Since showing up in his office, Caitlin Dorn had reappeared in his thoughts. That Dale Finley knew about her made Sam churn with helpless fury. He felt vulnerable, caught in a lie no longer relevant. They hadn’t been careful, three years ago. Finley had found out; other people could, too.
If Caitlin testified, one of the other prosecutors would do the questioning, Sam had decided. If she ever got to the stand. She might swear in a deposition she had seen nothing. Sam had seen witnesses fade out. Indignation over a crime only lasted so long, when it had happened to someone else. Then a witness would start thinking about other choices. Caitlin could be offered an assignment for a major fashion magazine in Italy. If she didn’t look out for herself, who would? Loyalties were fleeting on South Beach.
Fleeting everywhere.
Open-handed, she had struck a glancing, ineffectual blow across Sam’s cheek, then tried to shove him off her.
He pressed her wrists into the mattress. “What in hell’s the matter with you?”
“I don’t want to hear it. How much you love me. Next you’ll tell me you’ve been thinking of a divorce.” She turned herface. “Don’t ruin it, okay?”

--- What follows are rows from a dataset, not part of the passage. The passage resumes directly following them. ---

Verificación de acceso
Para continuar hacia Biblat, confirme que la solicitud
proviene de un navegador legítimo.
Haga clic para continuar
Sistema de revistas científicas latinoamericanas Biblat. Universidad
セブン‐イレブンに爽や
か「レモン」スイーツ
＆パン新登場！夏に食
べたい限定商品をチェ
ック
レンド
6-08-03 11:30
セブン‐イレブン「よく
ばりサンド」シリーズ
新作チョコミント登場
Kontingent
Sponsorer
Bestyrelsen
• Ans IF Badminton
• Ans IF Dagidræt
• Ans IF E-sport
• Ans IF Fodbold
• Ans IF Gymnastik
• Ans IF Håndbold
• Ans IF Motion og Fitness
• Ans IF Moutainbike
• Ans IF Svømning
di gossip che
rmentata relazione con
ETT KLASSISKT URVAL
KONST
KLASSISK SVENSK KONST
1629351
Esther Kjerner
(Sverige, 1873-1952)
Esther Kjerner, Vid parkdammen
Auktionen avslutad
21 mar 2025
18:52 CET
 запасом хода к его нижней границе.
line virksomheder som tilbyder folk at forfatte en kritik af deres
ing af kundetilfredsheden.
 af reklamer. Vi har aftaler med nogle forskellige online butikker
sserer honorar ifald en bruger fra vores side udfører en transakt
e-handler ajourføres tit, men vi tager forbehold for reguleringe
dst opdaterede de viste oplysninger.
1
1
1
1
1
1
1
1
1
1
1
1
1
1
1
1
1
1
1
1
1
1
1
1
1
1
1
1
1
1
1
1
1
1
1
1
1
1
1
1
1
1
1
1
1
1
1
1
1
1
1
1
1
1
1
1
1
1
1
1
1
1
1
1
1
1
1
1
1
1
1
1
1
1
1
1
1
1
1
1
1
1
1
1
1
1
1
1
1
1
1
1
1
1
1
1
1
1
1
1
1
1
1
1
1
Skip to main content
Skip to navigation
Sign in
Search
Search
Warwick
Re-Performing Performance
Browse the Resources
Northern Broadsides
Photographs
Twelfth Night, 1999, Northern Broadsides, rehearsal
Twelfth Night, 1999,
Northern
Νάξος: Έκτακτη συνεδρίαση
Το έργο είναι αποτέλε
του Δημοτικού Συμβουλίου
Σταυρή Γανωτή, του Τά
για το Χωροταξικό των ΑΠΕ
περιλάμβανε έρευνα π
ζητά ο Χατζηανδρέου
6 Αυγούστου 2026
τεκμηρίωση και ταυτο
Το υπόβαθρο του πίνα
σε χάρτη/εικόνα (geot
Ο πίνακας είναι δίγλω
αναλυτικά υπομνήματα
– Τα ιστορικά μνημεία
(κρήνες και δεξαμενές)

He laughed, astonished. “Don’t you trust anyone?
When Sam slowed in his own driveway, breathing through his mouth, hands on hips, the muscles in his legs were trembling. Sweat soaked his shorts and T-shirt. He picked up the Sunday paper, then went inside to shower and change.

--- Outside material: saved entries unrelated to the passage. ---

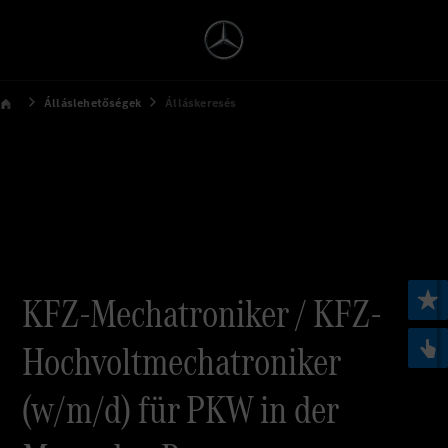
Álláslehetőségek
Álláskeresés
KFZ-Mechatroniker / KFZ-
Hochvoltmechatroniker
(w/m/d) für PKW in der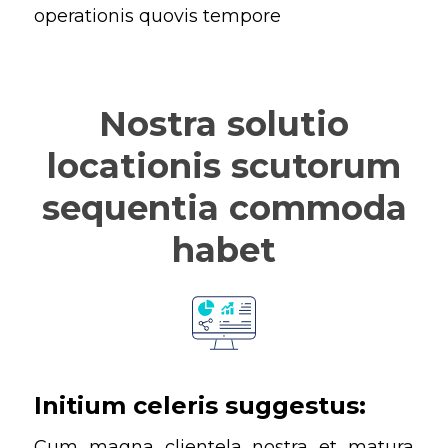
operationis quovis tempore
Nostra solutio
locationis scutorum
sequentia commoda
habet
Initium celeris suggestus:
Cum magna clientela nostra et matura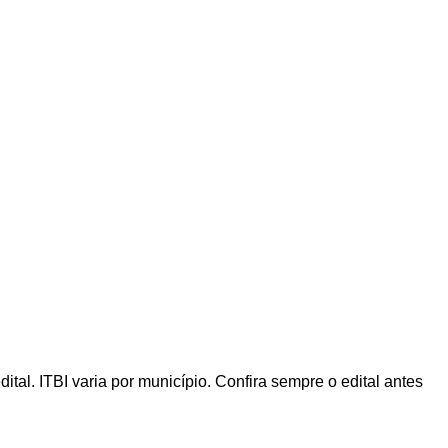
al. ITBI varia por município. Confira sempre o edital antes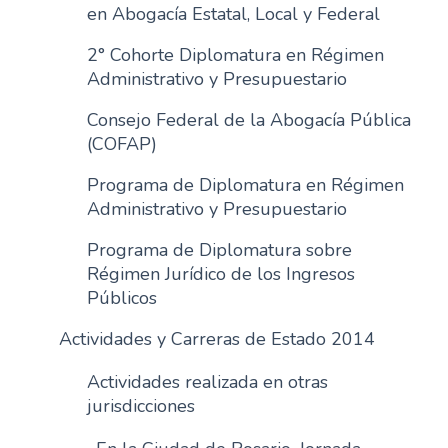
en Abogacía Estatal, Local y Federal
2° Cohorte Diplomatura en Régimen
Administrativo y Presupuestario
Consejo Federal de la Abogacía Pública
(COFAP)
Programa de Diplomatura en Régimen
Administrativo y Presupuestario
Programa de Diplomatura sobre
Régimen Jurídico de los Ingresos
Públicos
Actividades y Carreras de Estado 2014
Actividades realizada en otras
jurisdicciones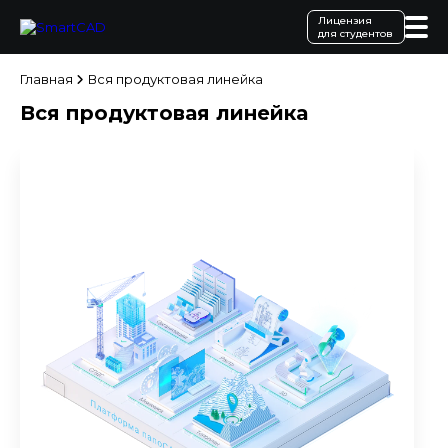
Лицензия
для студентов
Главная
Вся продуктовая линейка
Вся продуктовая линейка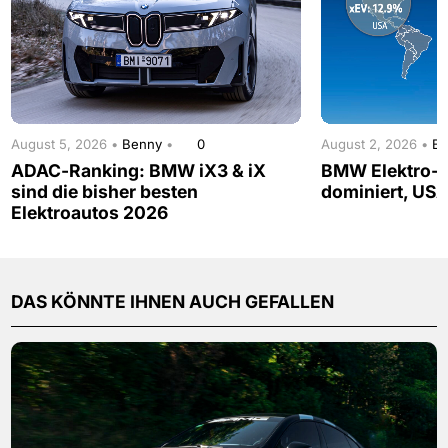
August 5, 2026 •
Benny
•
0
August 2, 2026 •
B
ADAC-Ranking: BMW iX3 & iX
BMW Elektro-A
sind die bisher besten
dominiert, USA
Elektroautos 2026
DAS KÖNNTE IHNEN AUCH GEFALLEN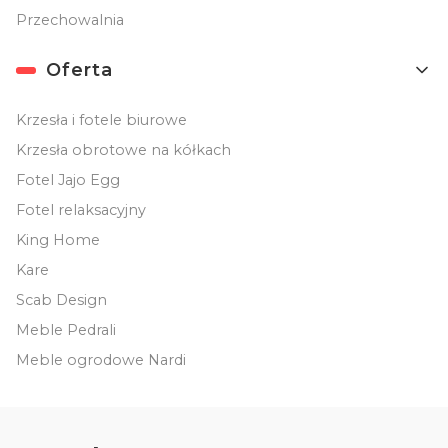
Przechowalnia
Oferta
Krzesła i fotele biurowe
Krzesła obrotowe na kółkach
Fotel Jajo Egg
Fotel relaksacyjny
King Home
Kare
Scab Design
Meble Pedrali
Meble ogrodowe Nardi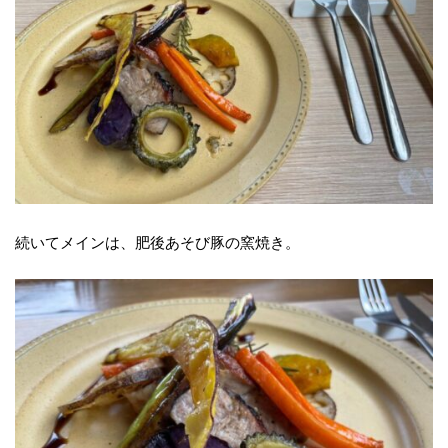
続いてメインは、肥後あそび豚の窯焼き。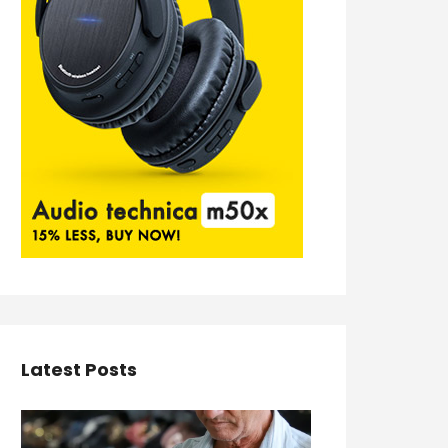
Latest Posts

Before going downstairs to make coffee he looked in on his daughter. The blinds were shut tightly, and in the near-dark he could make out Melanie’s shape, her hair tangled on the pillow, and the pink curve of her hand. A bear with half its fur gone lay upside down on the carpet.
Fourteen years old, and she still slept with her bear. Sam quietly closed the door.
Three years ago, neither of the kids had known how close he had come to running away, packing what would fit in his car, signing over the house to Dina, paying alimony, child support, it didn’t matter. He’d been alive again, leaping, breathless, the blood pounding through his body. If he couldn’t live honestly, openly, then what was the point?
He had come close, but couldn’t leap that far. Sam had always thought of himself as having some standards in this world. He wanted his children to know he wasn’t like the parents of some of their friends: those adults who permitted anything and demanded nothing; who drank and overdosed; who told their kids what a sad, rotten business life was; who overspent and whined and slept around with the abandon of teenagers.
Matthew had never known about his father’s infidelity, but he had heard the angry voices behind the bedroom door. He had seen his mother turn her back in icy silence.
Had seen Sam come home late from work, then change into his running shoes and be gone. Matthew had carried a grudge for unnamed sins.
Melanie, if she had known, would have been all right.
She had always been more forgiving, more placid and steady. The one who swept up the bits of shattered glass from the back porch after her brother had come home at dawn, stinking drunk, sixteen years old. Sam had seized him by the front of his jacket, and they had stumbled, both of them, into the sliding glass door while Dina sat on the kitchen floor and wept.
Last night Sam had awakened to noises from Matthew’s room. Grumpy and squinting, he had found Melanie there, going through photographs and papers that her mother had been organizing into folders for Frank Tolin.
Sam had ordered her to get back to bed.